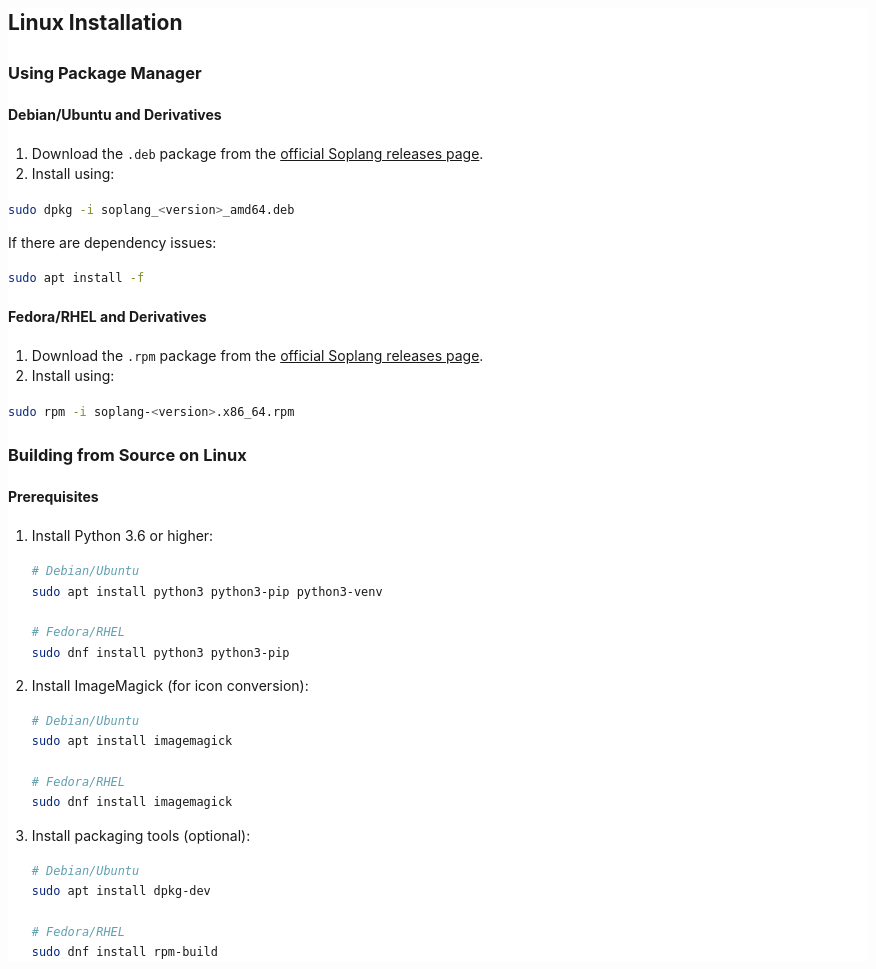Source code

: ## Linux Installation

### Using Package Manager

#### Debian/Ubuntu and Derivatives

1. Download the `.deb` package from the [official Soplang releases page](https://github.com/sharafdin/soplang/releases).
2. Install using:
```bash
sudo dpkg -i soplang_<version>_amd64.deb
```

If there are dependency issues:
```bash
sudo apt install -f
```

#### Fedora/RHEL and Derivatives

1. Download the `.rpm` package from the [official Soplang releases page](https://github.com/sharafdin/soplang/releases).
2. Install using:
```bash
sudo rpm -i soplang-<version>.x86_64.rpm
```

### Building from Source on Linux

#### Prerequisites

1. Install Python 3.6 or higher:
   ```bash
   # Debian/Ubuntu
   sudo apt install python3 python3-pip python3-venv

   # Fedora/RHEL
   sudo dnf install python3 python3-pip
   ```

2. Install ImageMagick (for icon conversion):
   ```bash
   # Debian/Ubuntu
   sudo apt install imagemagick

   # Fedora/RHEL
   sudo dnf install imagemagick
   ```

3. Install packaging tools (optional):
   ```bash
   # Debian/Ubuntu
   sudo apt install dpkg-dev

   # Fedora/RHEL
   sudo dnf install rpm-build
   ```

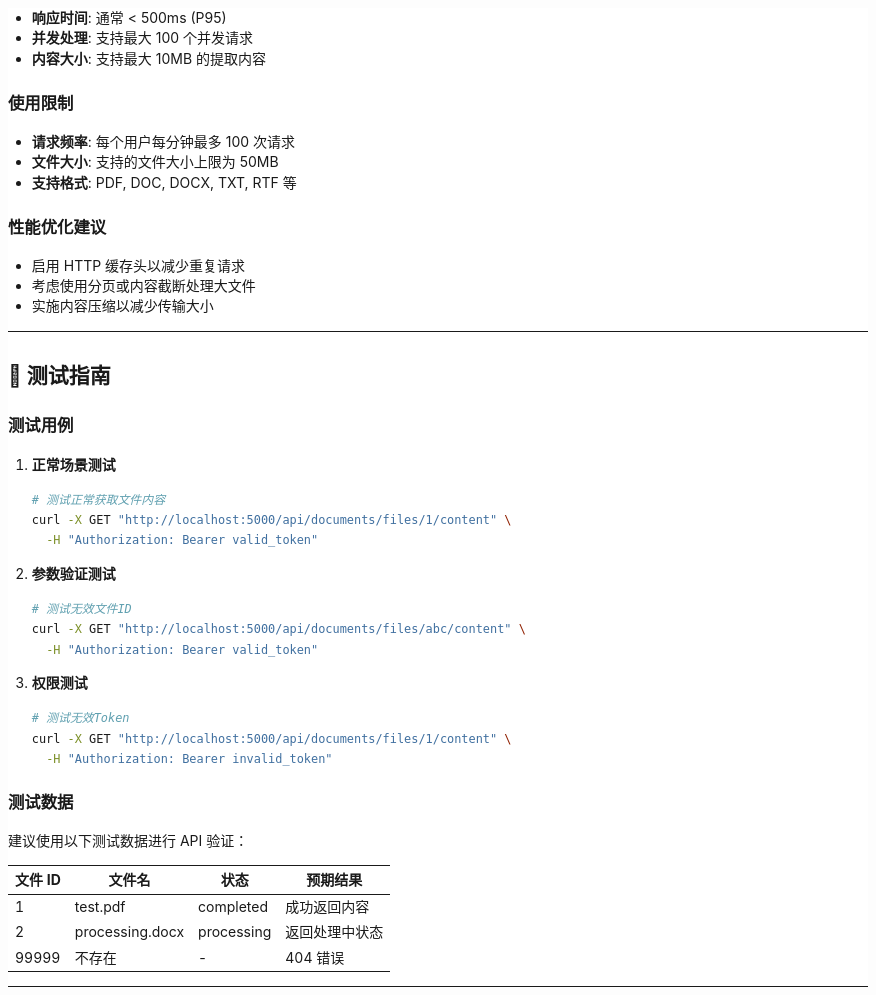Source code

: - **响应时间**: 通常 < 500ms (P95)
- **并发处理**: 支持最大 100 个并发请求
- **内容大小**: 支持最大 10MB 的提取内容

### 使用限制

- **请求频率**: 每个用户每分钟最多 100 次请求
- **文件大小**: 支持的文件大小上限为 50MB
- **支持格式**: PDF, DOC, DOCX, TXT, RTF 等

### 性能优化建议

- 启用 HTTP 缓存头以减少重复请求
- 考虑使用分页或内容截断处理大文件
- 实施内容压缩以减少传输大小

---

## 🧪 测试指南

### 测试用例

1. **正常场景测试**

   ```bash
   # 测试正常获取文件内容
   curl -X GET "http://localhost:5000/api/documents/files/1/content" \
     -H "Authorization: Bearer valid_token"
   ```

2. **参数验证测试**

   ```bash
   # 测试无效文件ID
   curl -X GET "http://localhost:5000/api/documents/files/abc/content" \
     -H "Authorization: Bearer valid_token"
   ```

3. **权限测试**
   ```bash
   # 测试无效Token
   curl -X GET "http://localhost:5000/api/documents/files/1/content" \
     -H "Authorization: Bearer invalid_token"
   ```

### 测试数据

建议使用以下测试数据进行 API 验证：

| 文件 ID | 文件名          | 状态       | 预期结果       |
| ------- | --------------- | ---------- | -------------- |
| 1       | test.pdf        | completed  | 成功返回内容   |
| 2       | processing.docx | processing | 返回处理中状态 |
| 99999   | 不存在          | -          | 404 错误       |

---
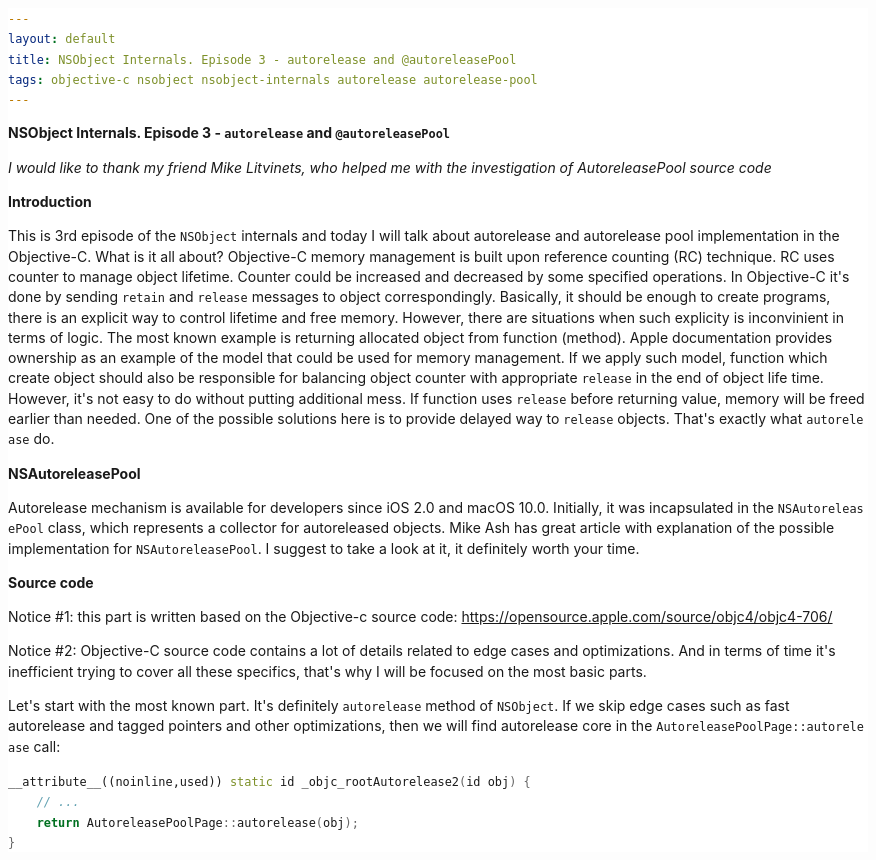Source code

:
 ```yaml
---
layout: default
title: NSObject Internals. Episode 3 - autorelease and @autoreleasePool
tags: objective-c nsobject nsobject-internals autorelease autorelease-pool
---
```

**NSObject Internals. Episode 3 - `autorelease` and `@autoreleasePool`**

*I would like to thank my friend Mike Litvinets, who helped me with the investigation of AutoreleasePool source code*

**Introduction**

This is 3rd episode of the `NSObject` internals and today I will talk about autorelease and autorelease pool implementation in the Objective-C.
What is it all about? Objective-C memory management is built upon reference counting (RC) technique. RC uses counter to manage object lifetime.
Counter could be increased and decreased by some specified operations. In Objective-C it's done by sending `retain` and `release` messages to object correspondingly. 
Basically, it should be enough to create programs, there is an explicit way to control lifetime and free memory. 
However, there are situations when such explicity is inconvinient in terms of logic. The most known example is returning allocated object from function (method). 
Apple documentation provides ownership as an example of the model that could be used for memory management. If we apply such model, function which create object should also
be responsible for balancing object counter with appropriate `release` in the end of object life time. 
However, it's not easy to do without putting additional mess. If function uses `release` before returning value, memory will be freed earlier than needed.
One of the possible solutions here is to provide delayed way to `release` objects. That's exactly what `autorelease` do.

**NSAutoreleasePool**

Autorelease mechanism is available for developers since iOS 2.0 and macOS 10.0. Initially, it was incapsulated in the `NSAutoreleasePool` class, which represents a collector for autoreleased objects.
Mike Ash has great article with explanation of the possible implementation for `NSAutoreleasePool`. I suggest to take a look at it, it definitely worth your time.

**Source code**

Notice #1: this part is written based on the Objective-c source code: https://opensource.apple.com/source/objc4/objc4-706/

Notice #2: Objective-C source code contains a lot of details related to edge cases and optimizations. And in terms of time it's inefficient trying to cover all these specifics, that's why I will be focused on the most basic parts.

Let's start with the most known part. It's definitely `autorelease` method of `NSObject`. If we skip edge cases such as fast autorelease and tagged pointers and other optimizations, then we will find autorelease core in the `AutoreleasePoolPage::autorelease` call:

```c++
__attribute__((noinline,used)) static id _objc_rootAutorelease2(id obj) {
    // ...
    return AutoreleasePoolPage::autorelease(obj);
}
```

(How to complete this task): A faithful copy of the lines from the line containing "Let's start with" to the end of the data should be set down, both ends included, and nothing more.

(Exercise answer):
Let's start with the most known part. It's definitely `autorelease` method of `NSObject`. If we skip edge cases such as fast autorelease and tagged pointers and other optimizations, then we will find autorelease core in the `AutoreleasePoolPage::autorelease` call:

```c++
__attribute__((noinline,used)) static id _objc_rootAutorelease2(id obj) {
    // ...
    return AutoreleasePoolPage::autorelease(obj);
}
```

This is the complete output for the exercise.